During the pandemic, clinicians transitioned their practice to virtual care, and a large portion of the workforce began to work remotely. Healthcare providers were hit hard financially during the early waves of the pandemic and now many are turning to technology to become more efficient and cost-effective.
During the Becker's Health IT + Revenue Cycle Virtual Event Oct. 6 -9, experts from across the U.S. discussed the biggest opportunities and threats for healthcare providers today. Click here to view the panels on-demand.
Here are 16 takeaways from the event.
1. Hospitals moved quickly once the pandemic hit to ramp up telehealth services, and now they're looking at ways to expand those services post-pandemic. Some hospital leaders were previously reluctant to expand telehealth because it wasn't always reimbursable. Currently, it is reimbursable and hospital leaders hope that continues.
2. Healthcare providers with robust data analytics capabilities were more prepared to respond quickly to the pandemic. Hospitals across the U.S. rapidly accelerated data analytics projects and are making an effort to expand real-time data reporting, data storage and predictive analytics. It is more important than ever to have organized, clean and complete data to care for patients and prepare for future disasters.
3. To grow their footprints and strengthen certain service lines, some hospitals are moving away from traditional acquisitions and looking to partner with physician groups, ASCs and even competing organizations. They're seeing service arrangements change and expect to see more affiliations in the future.
4. Healthcare systems have to value each individual person and provide what they need in the simplest way possible. This obviously involves technology, with the pandemic pushing forward the personalized digital health movement.
5. Hospitals and health systems are investing in traditional and non-traditional healthcare solutions to bring in additional revenue. Some have venture capital arms and others are informally investing in technology startups. There will likely be new business models and collaborations that provide needed population health service lines, especially for underserved or under-resourced communities, that will be more cost-efficient.
6. When implementing new technologies, it's critical to be laser-focused on a facility's needs. Avoid the siloed solutions and partnerships of the past and look for something more; a seamless and patient-focused retail experience. Use digital transformation to really improve how care is provided.
7. Increases in remote care and declines in in-person visits amid COVID-19 have pushed hospital leaders to reexamine how their organization maintains an empathic relationship with patients outside of the hospital. Moving forward, technology will not only play an essential role in clinical care delivery, it will also support provider efforts to build trusting relationships with patients.
8. Healthcare is saturated with data, but some data may get overlooked in the revenue cycle, such as the time it takes a patient to get back to the provider once they walk in the door. By looking at data that is most meaningful to the organization, hospitals can reduce risk of losing significant reimbursement.
9. The pandemic has allowed hospital IT, operational and revenue cycle areas to collaborate to reduce the financial effects and stressors related to the public health crisis. Leaders in these areas also have been able to come together to strategize for the future.
10. The COVID-19 pandemic has underscored the importance of improving workflows, achieving greater clinical efficiencies and better integrating data across a health system. This need will continue to accelerate digital transformation in the healthcare industry, as leaders look to capabilities like natural language processing, remote process automation and cloud-based technologies, among others.

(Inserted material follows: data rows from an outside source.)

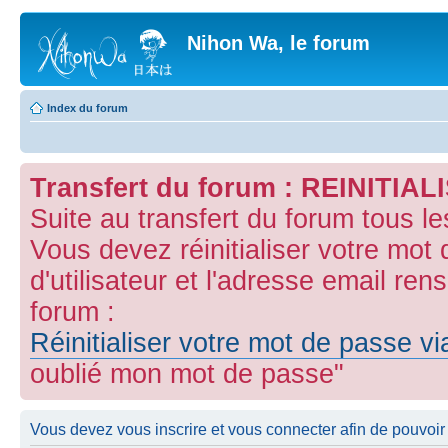
Nihon Wa, le forum
Index du forum
Transfert du forum : REINITI
Suite au transfert du forum tous l
Vous devez réinitialiser votre mot
d'utilisateur et l'adresse email ren
forum :
Réinitialiser votre mot de passe v
oublié mon mot de passe"
Vous devez vous inscrire et vous connecter afin de pouvoir c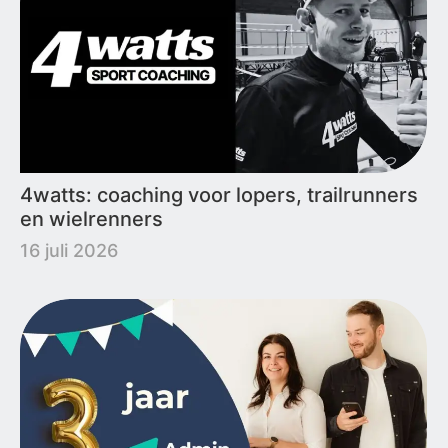
4watts: coaching voor lopers, trailrunners
en wielrenners
16 juli 2026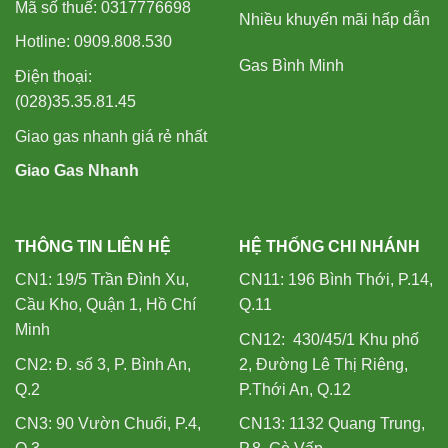
Mã số thuế: 0317776698
Nhiều khuyến mãi hấp dẫn
Hotline: 0909.808.530
Gas Bình Minh
Điện thoại:
(028)35.35.81.45
Giao gas nhanh giá rẻ nhất
Giao Gas Nhanh
THÔNG TIN LIÊN HỆ
HỆ THỐNG CHI NHÁNH
CN1: 19/5 Trần Đình Xu,
CN11: 196 Bình Thới, P.14,
Cầu Kho, Quận 1, Hồ Chí
Q.11
Minh
CN12: 430/45/1 Khu phố
CN2: Đ. số 3, P. Bình An,
2, Đường Lê Thị Riêng,
Q.2
P.Thới An, Q.12
CN3: 90 Vườn Chuối, P.4,
CN13: 1132 Quang Trung,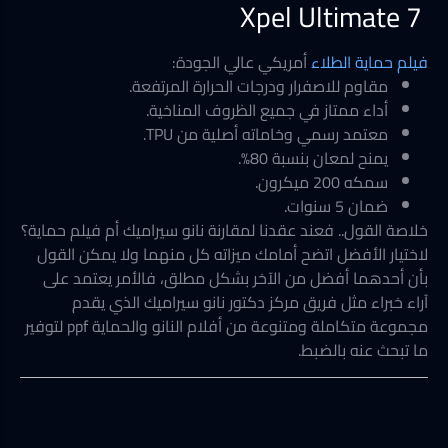
Xpel Ultimate 7
فيلم حماية الطلاء
أمريكي عالي الجودة:
مقاوم للاصفرار ودرجات الحرارة المرتفعة.
أداء ممتاز في جميع الظروف المناخية.
معتمد رسمي وخاماته أصلية من TPU.
يمنح لمعان بنسبة 80%.
سمكه 200 ميكرون.
ضمان 5 سنوات.
خلاصة القول.. فعند عقدنا لمقارنة نانو سيراميك أم فيلم حماية؟
لاختيار الأفضل اتضح أمامك ميزاته كل منهما ولا يمكن القول
بأن أحدهما أفضل من الآخر بشكل مطلق، فالأمر يعتمد على
آراء خبراء مثل فريق مركز دكتور نانو سيراميك الذي يقدم
مجموعة متكاملة ومتنوعة من أفلام النانو والحماية ppf لتوفير
ما تبحث عنه بالضبط.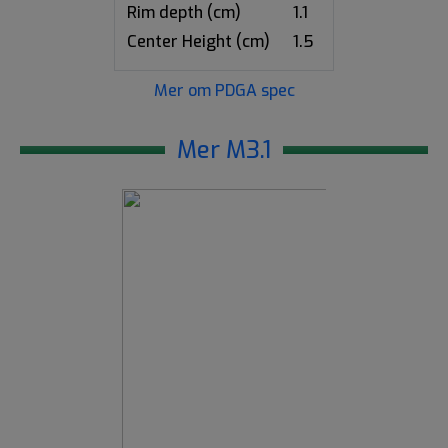
Rim depth (cm)
1.1
Center Height (cm)
1.5
Mer om PDGA spec
Mer M3.1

11. The best ideas for the intersection of revenue cycle and health IT should include automation, more reliance on data than anecdotes, outsourcing where applicable and investing in EHRs that better integrate front- and back-end billing processes within them.
12. Prior to COVID-19, many healthcare leaders took a hospital-centric approach to innovation, focusing almost entirely on improving clinical care inside the four walls of the hospital. Now, healthcare leaders are thinking about transforming the way their organizations care and interact with patients outside the hospital.
13. Relationship-building — across teams and leadership — will continue to be instrumental when setting up IT initiatives quickly and successfully to improve patient experience and service quality. Silos need to come down so expertise can be shared across teams and extended to the community.
14. Many healthcare organizations have established a work-from-home policy for the revenue cycle department due to the COVID-19 pandemic. This has led to several positives such as an increase in staff satisfaction and cost-savings opportunities like the ability to save on lease payments for brick-and-mortar offices. However, revenue cycle leaders must pay attention to how the remote strategy will impact team dynamics and productivity in the long run. They should consider what the culture look like and whether the team will maintain its efficiency in 10 years when it may consist of only people who were hired remotely and work remotely.
15. Healthcare organizations need to look at tech from a health equity lens — for example, though telemedicine has exploded, many platforms do not have interpreter services, which then creates a digital divide. Socioeconomic status is not a proxy for race and ethnicity, and health systems are initiating efforts to understand social determinants of health as well as some of the systemic issues such as racism and bias that have contributed to the disproportionate burden of COVID-19 on communities of color.
16. There are a lot of opportunities to deliver better, faster care and at a much lower cost, but big tech won't solve that problem — no one company or solution will be a silver bullet. Hospital leaders must work together to better understand patient needs and ensure patients are engaged in their care and clinical processes.